El coche seguía pisando a fondo en la autovía y
el indicador ya estaba marcando 195 kilómetros por hora, los tres jóvenes sabían
que una pendiente descendente de un 15% les estaba esperando un poco más
adelante.
-¿Qué
vamos a hacer?, preguntó Mélanie. ¡Hay que encontrar una solución para detener
este puñetero cacharro!
-Una
vez, en una película, vi al personaje detenerlo al rozarlo con un muro.
-¿Fue
en un dibujo animado o qué? ¿Has visto frecuentemente a algún coche que haya
sido detenido de esa manera, en el mundo real?, se enfadó Baptiste, cada vez
más y más tenso.
El joven desembragó su caja de cambios e
intentó pasar a cuarta.
-No
funciona tampoco… ¡Si salimos de ésta, os puedo asegurar que le canto las
cuarenta al dueño del concesionario que me vendió esta cáscara de nuez! Le voy…
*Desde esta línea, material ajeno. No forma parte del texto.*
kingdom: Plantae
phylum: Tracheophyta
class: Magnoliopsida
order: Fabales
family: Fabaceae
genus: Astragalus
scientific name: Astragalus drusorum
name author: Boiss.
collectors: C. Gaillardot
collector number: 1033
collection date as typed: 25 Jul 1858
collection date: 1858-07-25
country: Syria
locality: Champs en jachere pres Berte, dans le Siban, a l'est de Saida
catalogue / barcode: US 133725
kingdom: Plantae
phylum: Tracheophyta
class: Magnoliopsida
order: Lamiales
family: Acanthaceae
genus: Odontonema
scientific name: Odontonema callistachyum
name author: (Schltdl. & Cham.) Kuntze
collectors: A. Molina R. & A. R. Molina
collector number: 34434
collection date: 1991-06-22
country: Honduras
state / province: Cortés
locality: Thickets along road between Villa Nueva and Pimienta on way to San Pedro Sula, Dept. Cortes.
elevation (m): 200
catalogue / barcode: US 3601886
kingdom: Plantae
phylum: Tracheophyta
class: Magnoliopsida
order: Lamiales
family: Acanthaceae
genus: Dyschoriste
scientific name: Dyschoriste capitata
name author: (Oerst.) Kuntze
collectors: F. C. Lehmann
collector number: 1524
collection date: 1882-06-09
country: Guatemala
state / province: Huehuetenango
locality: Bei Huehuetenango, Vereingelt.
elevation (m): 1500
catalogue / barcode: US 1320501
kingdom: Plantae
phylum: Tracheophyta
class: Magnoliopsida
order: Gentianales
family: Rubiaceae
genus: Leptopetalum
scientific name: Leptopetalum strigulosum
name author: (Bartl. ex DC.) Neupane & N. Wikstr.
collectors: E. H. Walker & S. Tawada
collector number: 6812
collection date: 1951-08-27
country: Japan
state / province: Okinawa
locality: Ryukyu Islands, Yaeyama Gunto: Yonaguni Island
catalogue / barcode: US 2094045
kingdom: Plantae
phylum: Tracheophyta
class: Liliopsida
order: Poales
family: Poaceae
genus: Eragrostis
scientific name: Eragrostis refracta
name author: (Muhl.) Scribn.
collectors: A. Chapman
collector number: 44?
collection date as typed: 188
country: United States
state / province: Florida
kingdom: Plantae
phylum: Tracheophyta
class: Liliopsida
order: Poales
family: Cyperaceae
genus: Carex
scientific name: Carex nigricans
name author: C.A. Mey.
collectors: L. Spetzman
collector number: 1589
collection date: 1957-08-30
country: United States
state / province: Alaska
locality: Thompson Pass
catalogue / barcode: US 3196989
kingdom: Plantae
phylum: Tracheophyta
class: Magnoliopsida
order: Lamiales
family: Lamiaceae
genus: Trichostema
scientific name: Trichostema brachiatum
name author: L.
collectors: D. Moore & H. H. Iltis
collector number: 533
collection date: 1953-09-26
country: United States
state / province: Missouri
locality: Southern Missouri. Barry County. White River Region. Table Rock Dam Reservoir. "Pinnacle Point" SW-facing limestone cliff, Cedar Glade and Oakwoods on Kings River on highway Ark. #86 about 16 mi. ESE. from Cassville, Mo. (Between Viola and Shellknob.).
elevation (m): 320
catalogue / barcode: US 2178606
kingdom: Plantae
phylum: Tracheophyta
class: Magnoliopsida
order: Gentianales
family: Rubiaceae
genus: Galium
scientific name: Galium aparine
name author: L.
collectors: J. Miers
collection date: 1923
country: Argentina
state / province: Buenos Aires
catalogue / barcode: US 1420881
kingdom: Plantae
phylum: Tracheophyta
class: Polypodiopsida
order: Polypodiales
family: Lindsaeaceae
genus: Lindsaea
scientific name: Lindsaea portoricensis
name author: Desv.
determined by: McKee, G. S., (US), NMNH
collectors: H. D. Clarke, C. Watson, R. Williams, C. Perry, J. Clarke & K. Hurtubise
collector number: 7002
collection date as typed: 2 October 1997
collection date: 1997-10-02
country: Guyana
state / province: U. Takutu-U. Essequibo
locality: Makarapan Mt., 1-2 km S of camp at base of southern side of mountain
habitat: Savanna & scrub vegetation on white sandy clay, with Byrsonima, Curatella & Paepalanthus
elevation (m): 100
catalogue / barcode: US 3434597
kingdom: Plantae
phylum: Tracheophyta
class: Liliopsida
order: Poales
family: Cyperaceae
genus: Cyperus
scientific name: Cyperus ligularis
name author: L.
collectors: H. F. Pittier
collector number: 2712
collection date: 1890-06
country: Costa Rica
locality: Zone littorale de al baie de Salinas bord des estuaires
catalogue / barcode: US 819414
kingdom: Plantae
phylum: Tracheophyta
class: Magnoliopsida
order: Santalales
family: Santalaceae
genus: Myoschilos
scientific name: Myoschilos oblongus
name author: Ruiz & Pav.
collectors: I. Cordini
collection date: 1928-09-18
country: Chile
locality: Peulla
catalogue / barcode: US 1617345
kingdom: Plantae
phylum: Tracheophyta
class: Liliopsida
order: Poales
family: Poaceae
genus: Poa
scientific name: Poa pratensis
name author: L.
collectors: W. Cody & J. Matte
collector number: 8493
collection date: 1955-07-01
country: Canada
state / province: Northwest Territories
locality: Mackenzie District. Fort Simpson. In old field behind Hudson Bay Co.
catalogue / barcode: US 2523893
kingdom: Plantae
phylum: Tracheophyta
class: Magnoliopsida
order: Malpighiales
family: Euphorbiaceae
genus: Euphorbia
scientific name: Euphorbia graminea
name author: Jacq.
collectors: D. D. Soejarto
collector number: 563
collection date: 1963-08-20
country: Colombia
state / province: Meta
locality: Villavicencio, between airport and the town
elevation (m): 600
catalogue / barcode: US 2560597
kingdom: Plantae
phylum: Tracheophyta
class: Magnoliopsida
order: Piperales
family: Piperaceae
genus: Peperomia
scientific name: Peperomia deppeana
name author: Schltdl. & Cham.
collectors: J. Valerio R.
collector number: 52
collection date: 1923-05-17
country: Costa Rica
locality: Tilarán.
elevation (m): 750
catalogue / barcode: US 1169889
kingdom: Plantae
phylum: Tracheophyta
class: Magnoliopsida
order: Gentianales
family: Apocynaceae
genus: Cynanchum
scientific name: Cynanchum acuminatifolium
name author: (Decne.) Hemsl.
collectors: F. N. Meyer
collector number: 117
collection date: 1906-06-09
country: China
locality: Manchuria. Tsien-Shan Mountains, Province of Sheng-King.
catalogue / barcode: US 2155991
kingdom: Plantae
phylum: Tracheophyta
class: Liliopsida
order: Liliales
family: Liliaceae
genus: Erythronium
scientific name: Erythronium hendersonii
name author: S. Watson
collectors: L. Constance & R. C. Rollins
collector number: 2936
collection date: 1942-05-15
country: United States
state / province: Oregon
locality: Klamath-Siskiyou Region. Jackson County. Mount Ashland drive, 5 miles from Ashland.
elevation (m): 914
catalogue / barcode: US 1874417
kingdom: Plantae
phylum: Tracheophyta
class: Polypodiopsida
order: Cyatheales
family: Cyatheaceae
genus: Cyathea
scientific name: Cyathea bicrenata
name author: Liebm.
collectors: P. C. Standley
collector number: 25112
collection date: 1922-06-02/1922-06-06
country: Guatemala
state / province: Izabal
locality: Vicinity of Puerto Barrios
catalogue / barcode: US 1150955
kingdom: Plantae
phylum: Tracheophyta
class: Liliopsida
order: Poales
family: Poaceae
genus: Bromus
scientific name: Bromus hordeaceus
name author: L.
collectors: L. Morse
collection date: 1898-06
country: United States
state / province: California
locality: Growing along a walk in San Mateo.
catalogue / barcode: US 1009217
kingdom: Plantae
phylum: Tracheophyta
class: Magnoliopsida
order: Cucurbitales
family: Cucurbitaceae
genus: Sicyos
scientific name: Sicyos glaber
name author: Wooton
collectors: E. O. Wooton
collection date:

Voy a apostarme el todo por el todo… ¡agarraros bien!
Agarró la palanca del freno de mano y tiró de
ella con un gesto brusco.
Pero la maquinaria interna del coche no
respondía y el motor seguía con su carrera, totalmente fuera de control.
Mélanie cogió su teléfono y tecleó el número de
sus padres lo más rápido que pudo.
“Error: Red desconectada”, mostraba en la
pantallita, antes de dejar aparecer un “Batería a punto de agotarse” y apagarse
súbitamente.
-Pero
si lo he tenido cargando todo el santo día…
-Es
muy raro, dijo Cédric, un tanto desanimado, se diría que los acontecimientos se
están uniendo contra nosotros… Creería que…
-¿Y
ese olor? ¿Sentís ese olor?, preguntó Baptiste.
-Sí,
es muy raro… Incluso un poco repugnante…
-Parece
queso o leche cortada…
Baptiste observó le retrovisor y divisó de
repente detrás de él una figura extraña que no había estado ahí antes.
-¡Ahí,
mirad! ¡Ahí abajo! Gritó Mélanie, los ojos fuera de sus órbitas, como para
volver a la realidad.
Los girofaros que Cédric había visto un poco
antes se arremolinaban ahora al fondo de la pendiente descendente que ellos
temían tanto. Esas luces pertenecían a uno de los vehículos de los bomberos que
estaban trabajando alrededor de un gran camión-cisterna que se había volcado
hacia un lado, cruzando la autovía.
-¡Oh!
¡Dios mío! Nos vamos a…
-Este
era el gran escalofrío, soltó Cédric, con la voz quebrada por el miedo y las lágrimas
que ya no podía reprimir más.
Baptiste giró el retrovisor y quedó
aterrorizado por lo que vio.
Quedó con un aspecto tan aterrorizado que quedó
casi irreconocible.
Cédric se aproximó entonces al espejo y divisó
una figura humana envuelta en una extraña toga negra que estaba sentada justo
detrás de él.
Se giró un segundo, pero no vio más que a Mélanie,
paralizada por el terror al ver como se acercaban más y más rápido al camión
accidentado.
En el pequeño espejo, un extraño personaje de
cara blancuzca empezaba a bosquejar una sonrisa de satisfacción, mientras tanto, aquel
humilde coche le reportaba precisamente el escalofrío que se le había prometido.